National Oilwell Varco has reported that for its first quarter ended March 31, 2010 it earned net income of $422 million, or $1.01 per fully diluted share, up seven percent compared to fourth quarter ended December 31, 2009 net income of $394 million, or $0.94 per fully diluted share.
Earnings per share decreased 11 percent compared to the first quarter of 2009, when the company earned $470 million or $1.13 per fully diluted share. The first quarter 2010 results included Venezuela asset write-off and currency devaluation charges of $38 million, or $0.09 per share.
Net income for the first quarter of 2010 excluding the Venezuela charges was $460 million, or $1.10 per fully diluted share.
Reported revenues for the first quarter were $3.03 billion, a decrease of three percent from the fourth quarter of 2009 and a decrease of 13 percent from the first quarter of 2009. Operating profit for the quarter, excluding the Venezuela charges, was $648 million or 21.4 percent of sales.
Operating profit excluding the Venezuela charges improved $26 million, despite the $102 million decline in revenue.
During the first quarter of 2010 the Company’s Rig Technology segment backlog of capital equipment booked $618 million in new orders, partially offset by order cancellations, adjustments and change orders of $71 million, resulting in net order additions of $547 million.
Backlog for capital equipment orders for the company’s rig technology segment was $5.4 billion at March 31, 2010 compared to $6.4 billion at December 31, 2009.
Pete Miller, chairman, president and CEO of National Oilwell Varco, remarked, “Our company got off to a great start in the first quarter, with all three segments posting higher sequential margins.

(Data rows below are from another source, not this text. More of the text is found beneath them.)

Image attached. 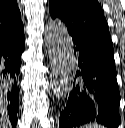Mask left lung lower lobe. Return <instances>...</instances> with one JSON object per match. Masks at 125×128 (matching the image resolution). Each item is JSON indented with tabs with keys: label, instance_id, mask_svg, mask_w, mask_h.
Returning <instances> with one entry per match:
<instances>
[{
	"label": "left lung lower lobe",
	"instance_id": "0a47b994",
	"mask_svg": "<svg viewBox=\"0 0 125 128\" xmlns=\"http://www.w3.org/2000/svg\"><path fill=\"white\" fill-rule=\"evenodd\" d=\"M73 43L79 69L60 113L59 128H77L91 122L118 128L120 92L113 49L78 39Z\"/></svg>",
	"mask_w": 125,
	"mask_h": 128
}]
</instances>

Our rig-count driven Distribution and Petroleum Services & Supplies units benefitted from cost cutting in prior periods and higher drilling and pressure pumping activity across North America, and Rig Technology continued its skillful execution of orders in its backlog. Aggressive pursuit of manufacturing efficiency across our wide offering of oilfield products, our leading technologies, great service, and, most importantly, the best workforce in the industry, led to solid earnings this quarter.”